WHAT THE TASK ASKS: Gather each line in the entries that includes the string "zemlju".

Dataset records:
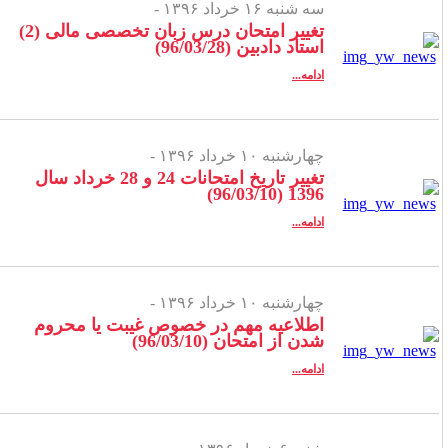
سه شنبه ۱۶ خرداد ۱۳۹۶ -
تغییر امتحان درس زبان تخصصی مالی (2)
استاد دادبین (96/03/28)
ادامه...
چهارشنبه ۱۰ خرداد ۱۳۹۶ -
تغییر تاریخ امتحانات 24 و 28 خرداد سال
1396 (96/03/10)
ادامه...
چهارشنبه ۱۰ خرداد ۱۳۹۶ -
اطلاعیه مهم در خصوص غیبت یا محروم
شدن از امتحان (96/03/10)
ادامه...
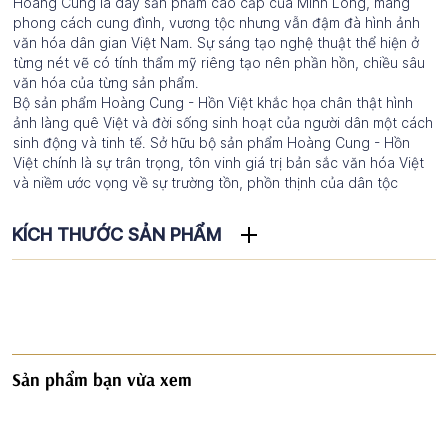
Hoàng Cung là dãy sản phẩm cao cấp của Minh Long, mang
phong cách cung đình, vương tộc nhưng vẫn đậm đà hình ảnh
văn hóa dân gian Việt Nam. Sự sáng tạo nghệ thuật thể hiện ở
từng nét vẽ có tính thẩm mỹ riêng tạo nên phần hồn, chiều sâu
văn hóa của từng sản phẩm.
Bộ sản phẩm Hoàng Cung - Hồn Việt khắc họa chân thật hình
ảnh làng quê Việt và đời sống sinh hoạt của người dân một cách
sinh động và tinh tế. Sở hữu bộ sản phẩm Hoàng Cung - Hồn
Việt chính là sự trân trọng, tôn vinh giá trị bản sắc văn hóa Việt
và niềm ước vọng về sự trường tồn, phồn thịnh của dân tộc
KÍCH THƯỚC SẢN PHẨM
Sản phẩm bạn vừa xem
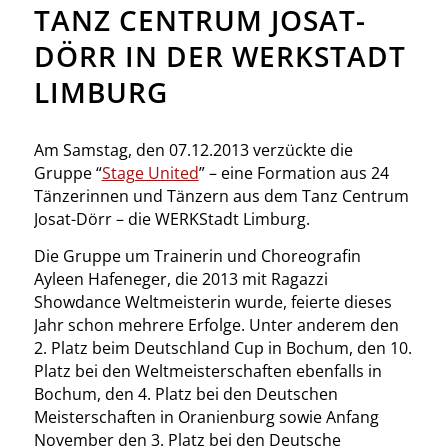
TANZ CENTRUM JOSAT-
DÖRR IN DER WERKSTADT
LIMBURG
Am Samstag, den 07.12.2013 verzückte die
Gruppe “
Stage United
” – eine Formation aus 24
Tänzerinnen und Tänzern aus dem Tanz Centrum
Josat-Dörr – die WERKStadt Limburg.
Die Gruppe um Trainerin und Choreografin
Ayleen Hafeneger, die 2013 mit Ragazzi
Showdance Weltmeisterin wurde, feierte dieses
Jahr schon mehrere Erfolge. Unter anderem den
2. Platz beim Deutschland Cup in Bochum, den 10.
Platz bei den Weltmeisterschaften ebenfalls in
Bochum, den 4. Platz bei den Deutschen
Meisterschaften in Oranienburg sowie Anfang
November den 3. Platz bei den Deutsche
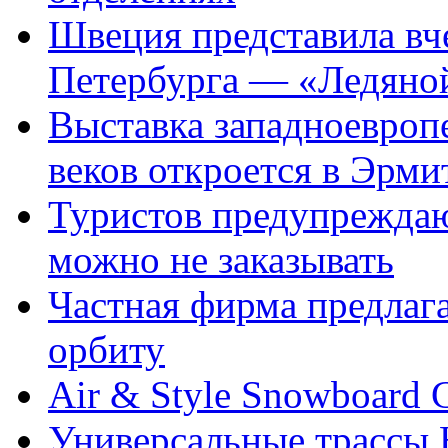
Швеция представила вч
Петербурга — «Ледяной
Выставка западноевроп
веков откроется в Эрми
Туристов предупреждаю
можно не заказывать
Частная фирма предлаг
орбиту
Air & Style Snowboard C
Универсальные трассы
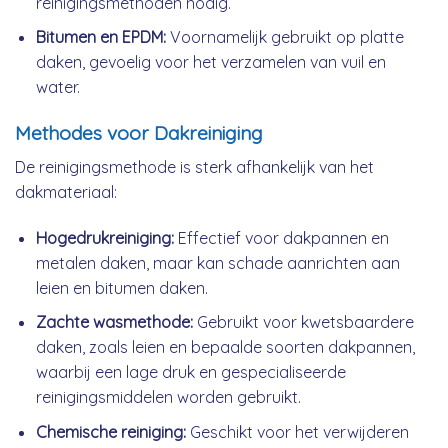
reinigingsmethoden nodig.
Bitumen en EPDM:
Voornamelijk gebruikt op platte
daken, gevoelig voor het verzamelen van vuil en
water.
Methodes voor Dakreiniging
De reinigingsmethode is sterk afhankelijk van het
dakmateriaal:
Hogedrukreiniging:
Effectief voor dakpannen en
metalen daken, maar kan schade aanrichten aan
leien en bitumen daken.
Zachte wasmethode:
Gebruikt voor kwetsbaardere
daken, zoals leien en bepaalde soorten dakpannen,
waarbij een lage druk en gespecialiseerde
reinigingsmiddelen worden gebruikt.
Chemische reiniging:
Geschikt voor het verwijderen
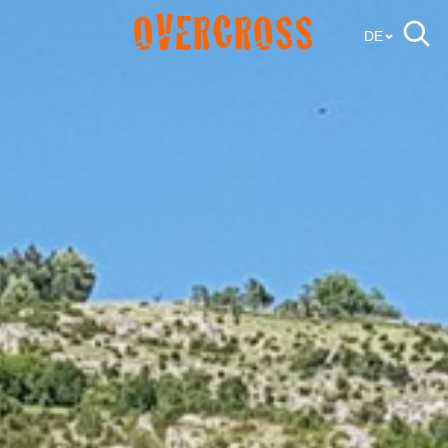
OVERCROSS
DE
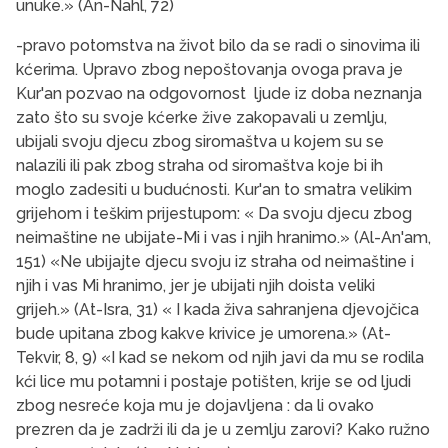
unuke.» (An-Nahl, 72)
-pravo potomstva na život bilo da se radi o sinovima ili
kćerima. Upravo zbog nepoštovanja ovoga prava je
Kur'an pozvao na odgovornost ljude iz doba neznanja
zato što su svoje kćerke žive zakopavali u zemlju,
ubijali svoju djecu zbog siromaštva u kojem su se
nalazili ili pak zbog straha od siromaštva koje bi ih
moglo zadesiti u budućnosti. Kur'an to smatra velikim
grijehom i teškim prijestupom: « Da svoju djecu zbog
neimaštine ne ubijate-Mi i vas i njih hranimo.» (Al-An'am,
151) «Ne ubijajte djecu svoju iz straha od neimaštine i
njih i vas Mi hranimo, jer je ubijati njih doista veliki
grijeh.» (At-Isra, 31) « I kada živa sahranjena djevojčica
bude upitana zbog kakve krivice je umorena.» (At-
Tekvir, 8, 9) «I kad se nekom od njih javi da mu se rodila
kći lice mu potamni i postaje potišten, krije se od ljudi
zbog nesreće koja mu je dojavljena : da li ovako
prezren da je zadrži ili da je u zemlju zarovi? Kako ružno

ANSWER TO THIS EXERCISE:
zato što su svoje kćerke žive zakopavali u zemlju,
prezren da je zadrži ili da je u zemlju zarovi? Kako ružno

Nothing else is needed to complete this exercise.